## Kutipan Dokumen

= = = = = = =

PONPES AL-ZAYTUN REPRESENTASIKAN ISLAM LIBERAL

Disetrap.com– Belakangan ini Pondok Pesantren Al-Zaytun mencuri perhatian publik. Pondok pesantren yang berlokasi di Indramayu ini, diduga memberikan ajaran yang menyimpang dari agama. Atas persoalan ini, Pemerintah Provinsi Jawa Barat mengambil langkah dengan membentuk tim investigasi khusus Pondok Pesantren Al-Zaytun. Bahkan Panji Gumilang selaku pimpinan Pondok Pesantren Al-Zaytun mulai dialporkan atas dugaan isu ini.

Dr. Muhammad Taufiq, S.H., M.H., yang merupakan seorang advokat turut memberikan tanggapannya. Taufiq melihat persolan ini dari 2 sisi yaitu sisi politik dan sisi hukum. Dari sisi politik, persoalan ponpes Al-Zaytun ini tidak bisa dipisahan dari kepentingan rezim. Bahkan beberapa petinggi negar diduga membela Panji Gumilang. Dan menurut Taufiq, ini adalah sebuah skenario yang sudah diciptakan oleh rezim. Ada sebuah kekuatan politik besar yang jelas membakingi Al-Zaytun.

= = = = = = =

[Data yang termuat dalam sebuah dataset]
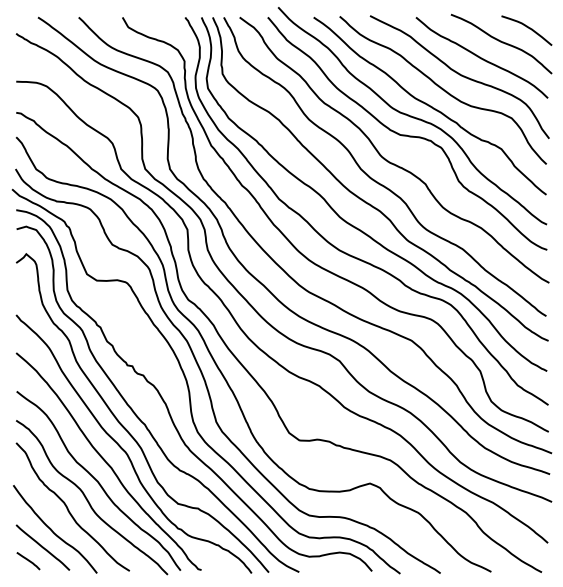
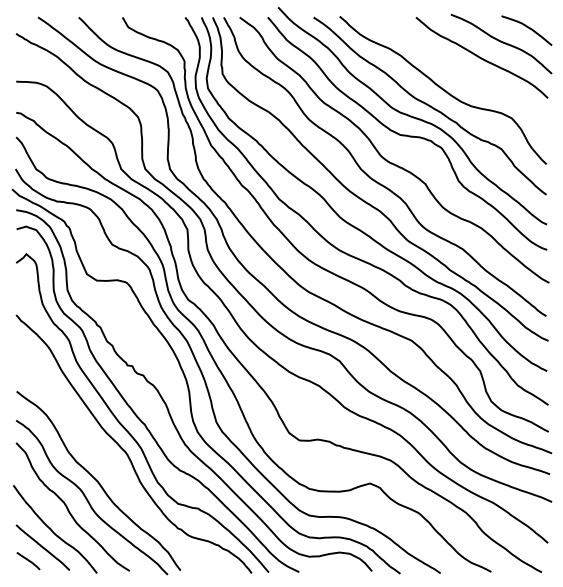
curve at (459, 75): present -> none
curve at (107, 462): present -> none
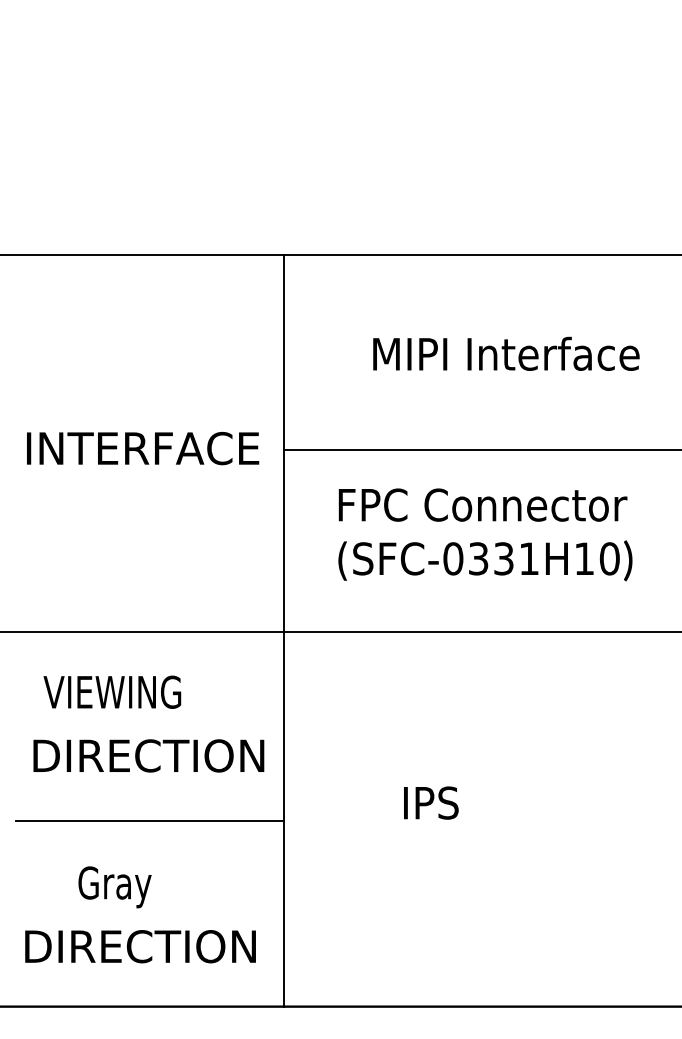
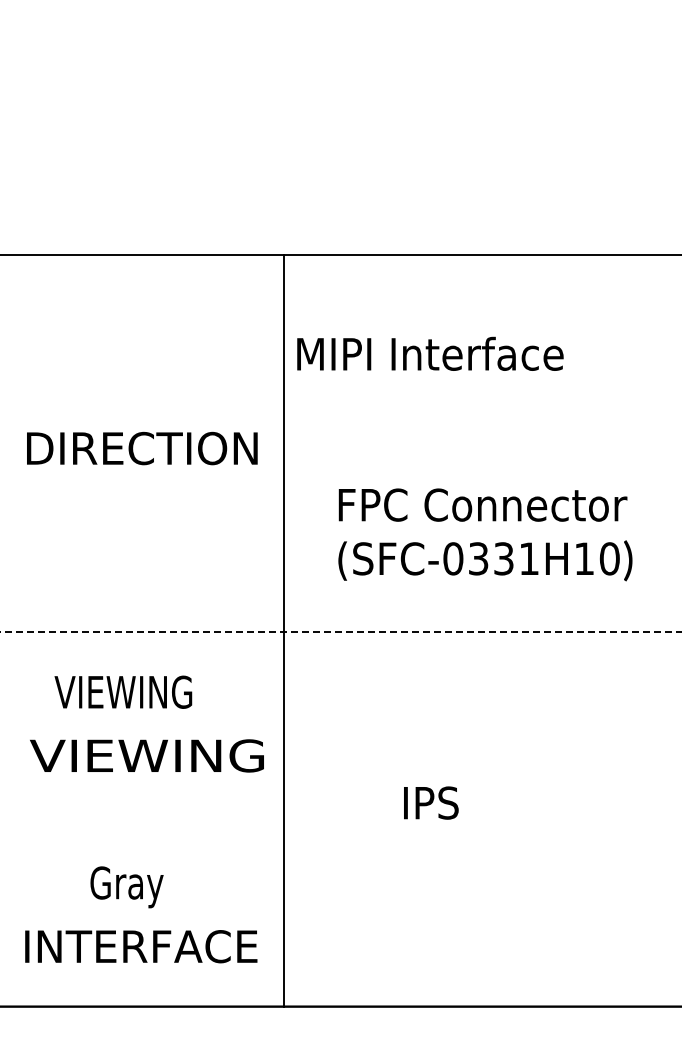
text at (506, 353) position: (506, 353) -> (430, 353)
text at (145, 448): INTERFACE -> DIRECTION
line at (481, 449): present -> none
line at (341, 631): solid -> dashed
text at (112, 691) position: (112, 691) -> (123, 691)
text at (147, 755): DIRECTION -> VIEWING
line at (149, 821): present -> none
text at (114, 887) position: (114, 887) -> (126, 887)
text at (143, 946): DIRECTION -> INTERFACE
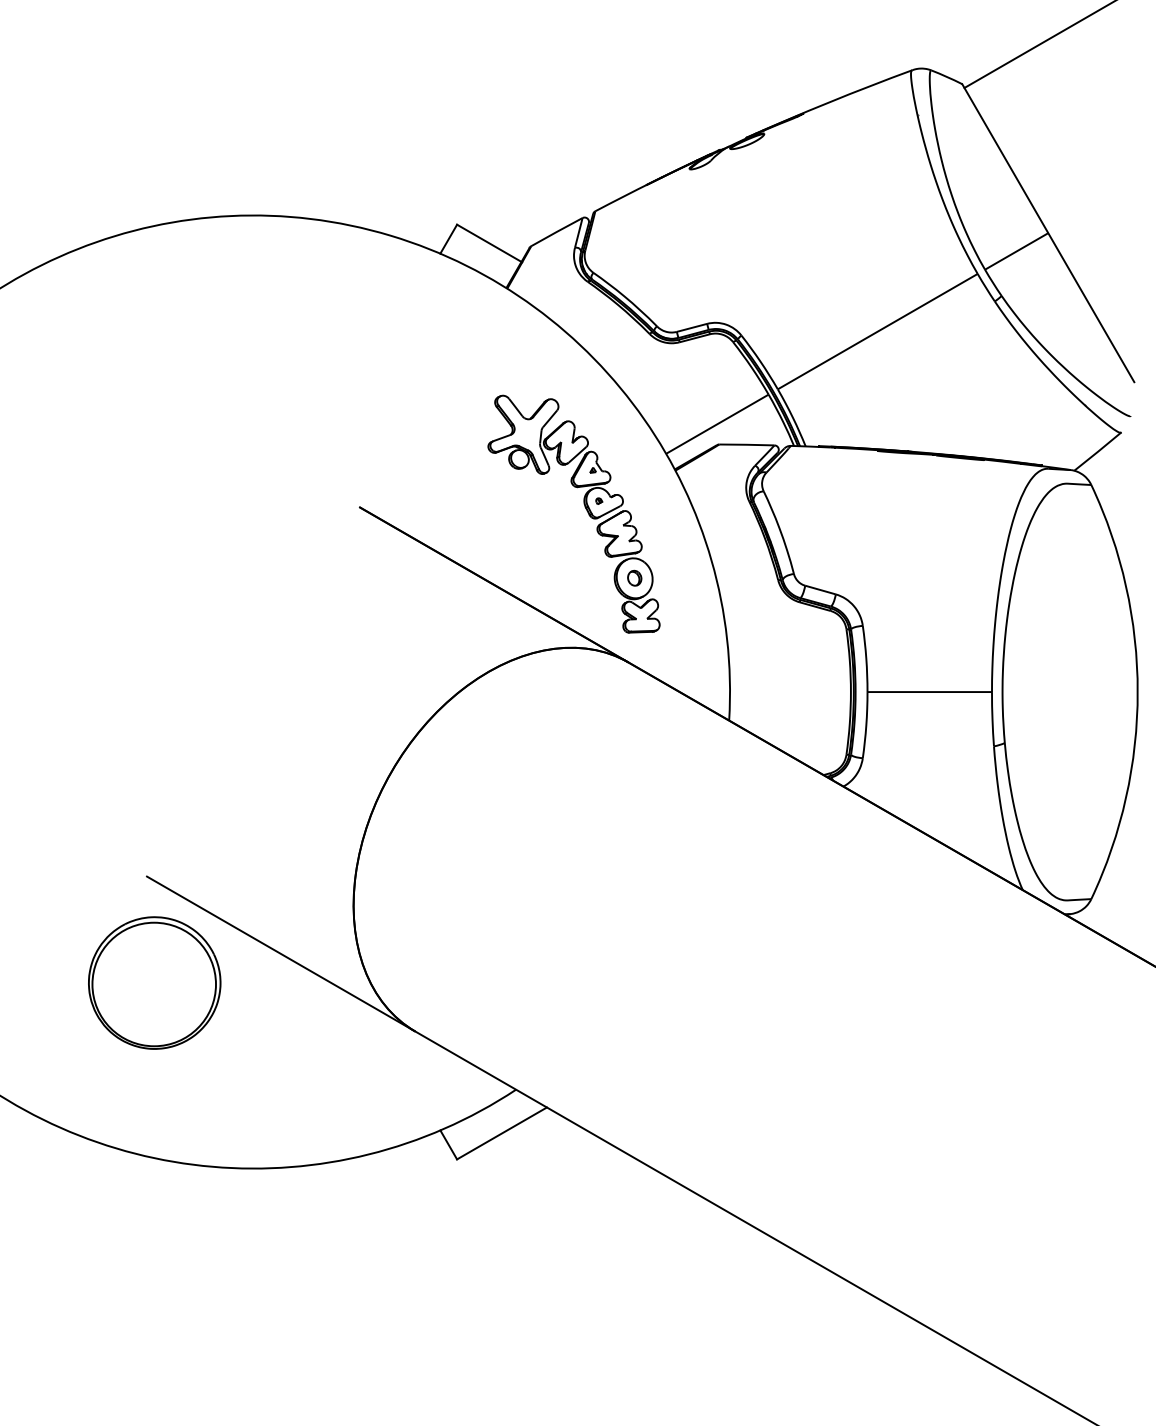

= = = = = = =

## Yang Harus Dikerjakan
[1] Menurut teks tentang Al-Zaytun, dari dua sisi apa Taufiq meninjau persoalan tersebut?
[2] Berikan lanjutan teks tentang Al-Zaytun, dimulai setelah kalimat terakhirnya.
Data ini sama sekali tidak berhubungan dengan teks tentang Al-Zaytun.

## Tugas Terjawab
[1] Dari sisi politik dan sisi hukum.

[2]
Dari perspektif hukum, Taufiq mengatakan justru lebih sederhana. Menurutnya, hukum itu sesuatu yang bertentangan dengan fakta-fakta hukum positif, itu kejahatan. Dan yang paling mudah pembuktiannya adalah penistaan agama.

“Misalnya dia mengatakan bahwa berhaji tidak perlu ke tanah suci cukup di Indonesia saja, karena dalam Lagu Indonesia Raya ada menyebutkan Indonesia tanah yang suci dan pernyataan-pernyataan lain yang cukup membuktikan bahwa ajaran ini sesat. Itu sudah penghinaan, karena ajaran pergi haji itu bukan ajaran Muhammad SAW tapi ajaran Allah SWT.” Tutur Taufiq yang juga Presiden Asosiasi Ahli Pidana Indonesia

Penyimpangan lain yang dilakukan ponpes ini yaitu ketika solat idul fitri ada 3 imam dan ada perempuan di depan.

“Padahal ajaran agama kita sudah jelas, shaf laki-laki itu di depan. Jadi dari penyimpangan ini, kalau menggunakan pendekatan hukum atau tauhid itu sudah salah” kata M. Taufiq

Akan tetapi hal ini seperti sengaja dibiarkan karena ingin merepresentasikan islam nusantara.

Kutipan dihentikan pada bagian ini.